• De la porosité

     

    Elle brûle

     

    Sortir de trois jours de travail, d'échanges, avec l'équipe retrouvée des Hommes Approximatifs, et se dire que Elle brûle, le spectacle qui s'en vient, qui n'est pour l'instant que l'étincelle de notre désir de théâtre et d'invention, se dire que quoi qu'il en soit il sera excitant, parce qu'à l'endroit de la nécessité, de ce que nous avons envie de faire et de dire ensemble.

    Du spectacle à venir je ne peux pas trop en dire. Sinon que pendant trois jours nous avons réfléchi à sa forme, à son dispositif, à la façon dont, dans notre théâtre, nous souhaitons accueillir le spectateur. Ce par quoi nous voulons le faire passer, qui ait un sens pour la compagnie après Se souvenir de Violetta, après Le Bal d'Emma. Et les modalités de notre prise de parole dans un espace public.

    Lors de nos réunions, nous parlons énormément de notre processus de création. La forme du spectacle à venir sera intimement liée avec la façon dont nous travaillons, et dont, comme dans les spectacles précédents, le réel dialogue avec la fiction, la fabrication professionnelle de spectacle avec des éléments empruntés à la vie d'un lieu (la salle des fêtes de Montélier), et à ses habitants réels (notre choeur du Bal d'Emma), à ce que la vie nous apporte dans le temps même du travail: questions, images, idées, liens insoupçonnés entre les choses.

    J'avance le mot d'écriture de la porosité. Pour tenter de dire. Pour nuancer les cases dans lesquelles on pourrait se mettre trop facilement et qui finissent par ne plus dire grand chose (je reviendrai sur l'expression "écriture de plateau", que je ne trouve pas tout à fait juste à l'endroit où nous nous trouvons. Bien sûr, il y a une écriture de plateau, et des allers-retours permanents entre la scène et la construction du spectacle. Mais pas seulement.)

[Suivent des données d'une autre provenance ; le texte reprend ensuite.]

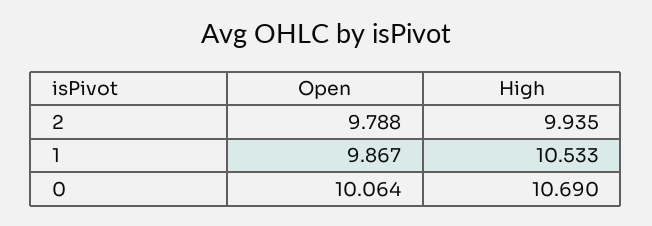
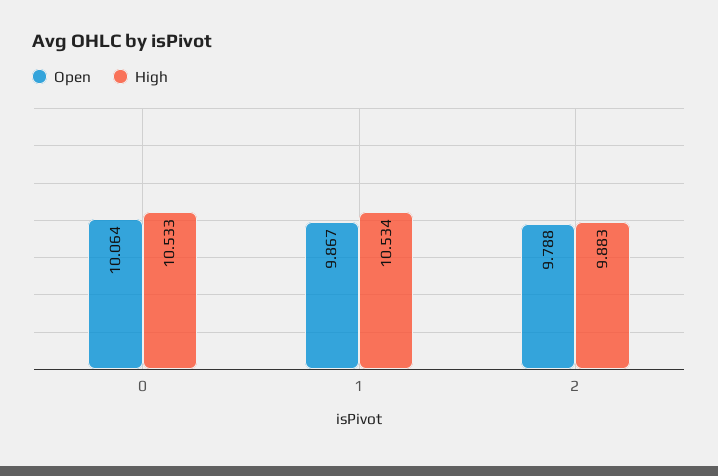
High, 2: 9.935 -> 9.883
High, 1: 10.533 -> 10.534
High, 0: 10.69 -> 10.533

    Porosité dans le temps de la création, puisque, si chacun d'entre nous reste bien à la place de son savoir-faire, nous avançons tous en même temps dans la construction de ce spectacle. Le texte ne précède ni l'espace, ni les costumes, ni le jeu, il les teintera de ses intuitions autant qu'ils sera teinté par les trouvailles des autres.

    Porosité, surtout, aussi, entre le théâtre et son environnement, pour ne pas oublier que la boîte noire se trouve toujours reliée à un espace, un territoire, un temps et une histoire définie, que les spectateurs n'arrivent pas de nulle part, mais avec ce qu'ils sont, ce qu'ils attendent, ce qu'ils projettent déjà de ce que nous leur raconterons.

    Porosité entre le vrai et le faux, le spectaculaire et le minuscule, le hasard et la mise en scène, à cet endroit de mystère insondable et de curiosité, à la frontière du fait-divers.